──────── DATA FOR PROCESSING

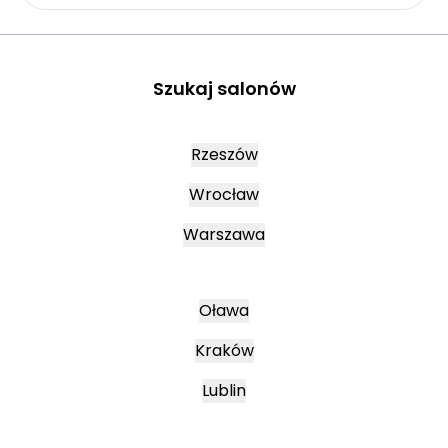
Szukaj salonów
Rzeszów
Wrocław
Warszawa
Oława
Kraków
Lublin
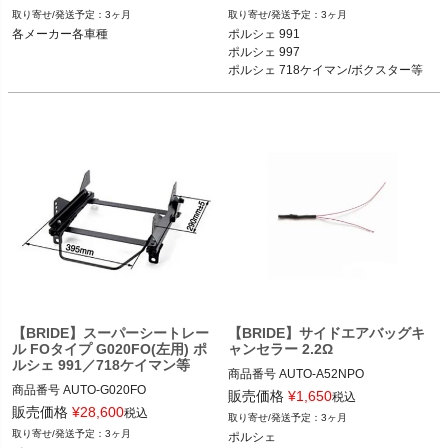
ブラック品番：H01BBR

メーカー品番：G019FO

3ヶ月
3ヶ月
各メーカー各車種
ポルシェ 991

各メーカー各車種
各メーカー各車種
ポルシェ 997

ポルシェ 718ケイマン/ボクスター等
【BRIDE】スーパーシートレー
【BRIDE】サイドエアバッグキ
ル FOタイプ G020FO(左用) ポ
ャンセラー 2.2Ω
ルシェ 991／718ケイマン等
商品番号
AUTO-A52NPO

商品番号
AUTO-G020FO

販売価格
¥
1,650
税込
メーカー品番：A52NPO

販売価格
¥
28,600
税込
3ヶ月
メーカー品番：G020FO

3ヶ月
ポルシェ

ポルシェ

────────────────

_WHAT THE TASK ASKS_:
Output all entries unchanged; skip the pictures.

_TASK ANSWER_:
Szukaj salonów
Rzeszów
Wrocław
Warszawa
Oława
Kraków
Lublin
ブラック品番：H01BBR

メーカー品番：G019FO

3ヶ月
3ヶ月
各メーカー各車種
ポルシェ 991

各メーカー各車種
各メーカー各車種
ポルシェ 997

ポルシェ 718ケイマン/ボクスター等
【BRIDE】スーパーシートレー
【BRIDE】サイドエアバッグキ
ル FOタイプ G020FO(左用) ポ
ャンセラー 2.2Ω
ルシェ 991／718ケイマン等
商品番号
AUTO-A52NPO

商品番号
AUTO-G020FO

販売価格
¥
1,650
税込
メーカー品番：A52NPO

販売価格
¥
28,600
税込
3ヶ月
メーカー品番：G020FO

3ヶ月
ポルシェ

ポルシェ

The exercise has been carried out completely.